Auckland Council is misrepresenting the height of the proposed $7.8 million Devonport library building, says Tony Koia, one of a group of six resident architects challenging its location and the Athfield Architects design.
Mr Koia said he asked for survey poles to be erected at the present library to communicate the height of the proposed building to the public.
"They were apparently erected, judged to look too high and then lowered," he said.
Placement in the middle of the building did not define the upper roof of the proposed building.
To his professional eye, the upper roof would be up to 3m above, making a maximum height of 8.4m.
"This deceives the public into thinking the proposed building is much lower than it actually is.
"It is not normal practice to put up survey poles to not define the outer perimeter of the building.
"Placing the poles to define the middle of the building is cynical and also not normal practice."
Mr Koia took along his own survey pole to a "stakeholders meeting" and held it up to show people what was, in his opinion, the true height.

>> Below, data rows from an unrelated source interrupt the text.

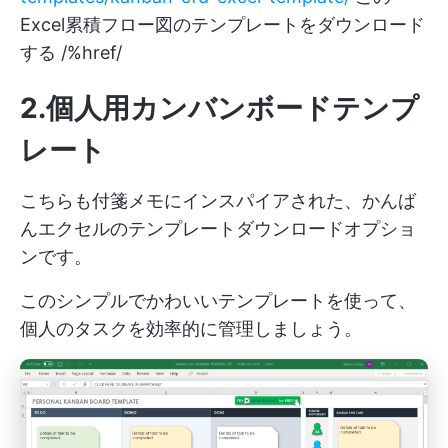
Excel累積フロー図のテンプレートをダウンロード
する /%href/
2.個人用カンバンボードテンプ
レート
こちらも付箋メモにインスパイアされた、かんば
んエクセルのテンプレートダウンロードオプショ
ンです。
このシンプルでかわいいテンプレートを使って、
個人のタスクを効率的に管理しましょう。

He said the library would be the town's most important building for the next 50 years but the group had tried in vain to get the council to scrap the plan for using the waterfront Windsor Reserve and instead cluster it with community facilities off the main street.
Council manager for the project Richard Cole said eight poles went up on May 29 to show the height of "meaningful parts" of the new building.

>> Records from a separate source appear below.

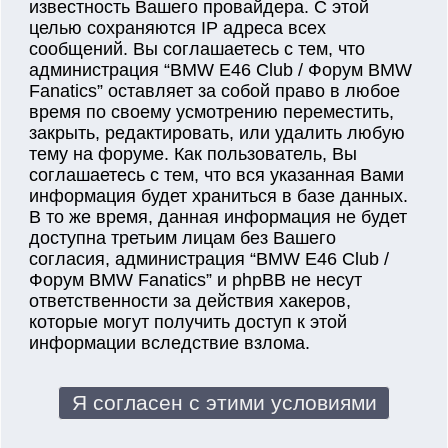
известность Вашего провайдера. С этой
целью сохраняются IP адреса всех
сообщений. Вы соглашаетесь с тем, что
администрация “BMW E46 Club / Форум BMW
Fanatics” оставляет за собой право в любое
время по своему усмотрению переместить,
закрыть, редактировать, или удалить любую
тему на форуме. Как пользователь, Вы
соглашаетесь с тем, что вся указанная Вами
информация будет храниться в базе данных.
В то же время, данная информация не будет
доступна третьим лицам без Вашего
согласия, администрация “BMW E46 Club /
Форум BMW Fanatics” и phpBB не несут
ответственности за действия хакеров,
которые могут получить доступ к этой
информации вследствие взлома.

Unfortunately, there was a contractor error, he said.
The poles had been measured from an incorrect anchor point and therefore were not an accurate representation of the new height.
The error was fixed on June 1.
"This was a simple error that we picked up on inspection of the work and arranged to be fixed as soon as possible."
The council will not readjust the poles, saying they now reflect the approved notice of requirement which caps the building at 400mm higher than the existing one.
Devonport-Takapuna Local Board chairman Chris Darby said the design was at the final development stage.
Putting up the poles was a way to help people to visualise the height and scale of the building but they should view them with the library scale model which is set in the large trees of the Windsor Reserve, Victoria Rd shop frontages and Flagstaff Tce houses.